---- Extrait
La polémique sur l'arbitrage lors du Derby d'Italia entre l'Inter et la Juventus (3-2) continue de susciter des réactions. Daniele De Rossi, l'entraîneur de Gênes, a saisi l'occasion pour dénoncer avec virulence ce qu'il considère comme une aberration du règlement du VAR.
Une expulsion controversée qui relance le débat
Le choc de Serie A a été marqué par l'expulsion contestée du défenseur juventino Pierre Kalulu en première mi-temps. L'arbitre Federico La Penna a brandi un second carton jaune à l'encontre du Français pour une faute sur Alessandro Bastoni, un geste que les images ont par la suite montré comme étant très léger, voire théâtralisé par le défenseur nerazzurro.
L'incident a suscité l'indignation du côté de la Juventus, d'autant plus que le responsable de l'arbitrage en Italie, Gianluca Rocchi, a reconnu après coup une erreur d'appréciation. Le problème majeur est que, selon les règles actuelles, le VAR n'est pas autorisé à intervenir pour réviser un second avertissement, mais seulement pour un carton rouge direct.
De Rossi fustige une règle "stupide"
--------
### Consigne
Répondez aux questions suivantes à partir de l'extrait ci-dessus.
(a) Quelle équipe Daniele De Rossi entraîne-t-il ?
(b) Quel arbitre a brandi le second carton jaune contre Pierre Kalulu ?
(c) Selon les règles actuelles, dans quel cas le VAR peut-il intervenir ?
---- Données enregistrées
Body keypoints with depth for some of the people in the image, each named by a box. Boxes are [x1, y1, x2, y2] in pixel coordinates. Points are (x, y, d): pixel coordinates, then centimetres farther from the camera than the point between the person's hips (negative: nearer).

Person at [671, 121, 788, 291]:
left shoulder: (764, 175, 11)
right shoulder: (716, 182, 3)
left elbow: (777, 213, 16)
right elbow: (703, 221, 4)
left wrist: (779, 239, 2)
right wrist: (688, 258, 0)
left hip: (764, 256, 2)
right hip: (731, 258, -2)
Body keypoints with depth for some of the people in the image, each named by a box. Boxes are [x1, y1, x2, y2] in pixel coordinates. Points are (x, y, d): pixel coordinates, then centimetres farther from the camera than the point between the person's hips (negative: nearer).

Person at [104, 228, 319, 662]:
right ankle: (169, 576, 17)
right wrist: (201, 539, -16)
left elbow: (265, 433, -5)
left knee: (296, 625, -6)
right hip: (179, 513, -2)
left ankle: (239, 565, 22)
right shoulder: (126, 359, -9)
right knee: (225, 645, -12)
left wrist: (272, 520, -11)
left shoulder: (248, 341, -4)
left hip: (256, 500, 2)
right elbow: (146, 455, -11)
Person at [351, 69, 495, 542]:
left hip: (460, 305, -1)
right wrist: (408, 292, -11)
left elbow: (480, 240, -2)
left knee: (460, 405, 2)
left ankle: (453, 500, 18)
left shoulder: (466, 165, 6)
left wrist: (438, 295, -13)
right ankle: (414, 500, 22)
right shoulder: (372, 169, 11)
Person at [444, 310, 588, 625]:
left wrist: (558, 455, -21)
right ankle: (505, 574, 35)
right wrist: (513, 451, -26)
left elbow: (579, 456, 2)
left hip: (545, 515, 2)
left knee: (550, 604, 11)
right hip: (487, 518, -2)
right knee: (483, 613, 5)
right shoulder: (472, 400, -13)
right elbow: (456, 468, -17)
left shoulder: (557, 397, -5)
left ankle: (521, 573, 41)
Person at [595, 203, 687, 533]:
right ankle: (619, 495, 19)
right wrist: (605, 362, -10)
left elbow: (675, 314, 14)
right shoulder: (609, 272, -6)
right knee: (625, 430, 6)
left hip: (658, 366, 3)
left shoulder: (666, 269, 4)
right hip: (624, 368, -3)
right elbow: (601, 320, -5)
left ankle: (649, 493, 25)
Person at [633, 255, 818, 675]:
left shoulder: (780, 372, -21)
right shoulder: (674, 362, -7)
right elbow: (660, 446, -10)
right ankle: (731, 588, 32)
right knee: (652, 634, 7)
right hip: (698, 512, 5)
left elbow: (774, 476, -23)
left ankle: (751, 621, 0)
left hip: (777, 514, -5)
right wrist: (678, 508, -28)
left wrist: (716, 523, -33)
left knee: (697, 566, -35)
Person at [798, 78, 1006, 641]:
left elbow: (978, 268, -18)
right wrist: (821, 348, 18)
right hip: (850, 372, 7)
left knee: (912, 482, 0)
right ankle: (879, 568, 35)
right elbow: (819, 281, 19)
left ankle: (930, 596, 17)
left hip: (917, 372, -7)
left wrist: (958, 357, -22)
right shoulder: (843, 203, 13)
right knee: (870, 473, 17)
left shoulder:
--------
### Réponse
(a) Gênes.
(b) Federico La Penna.
(c) Seulement pour un carton rouge direct.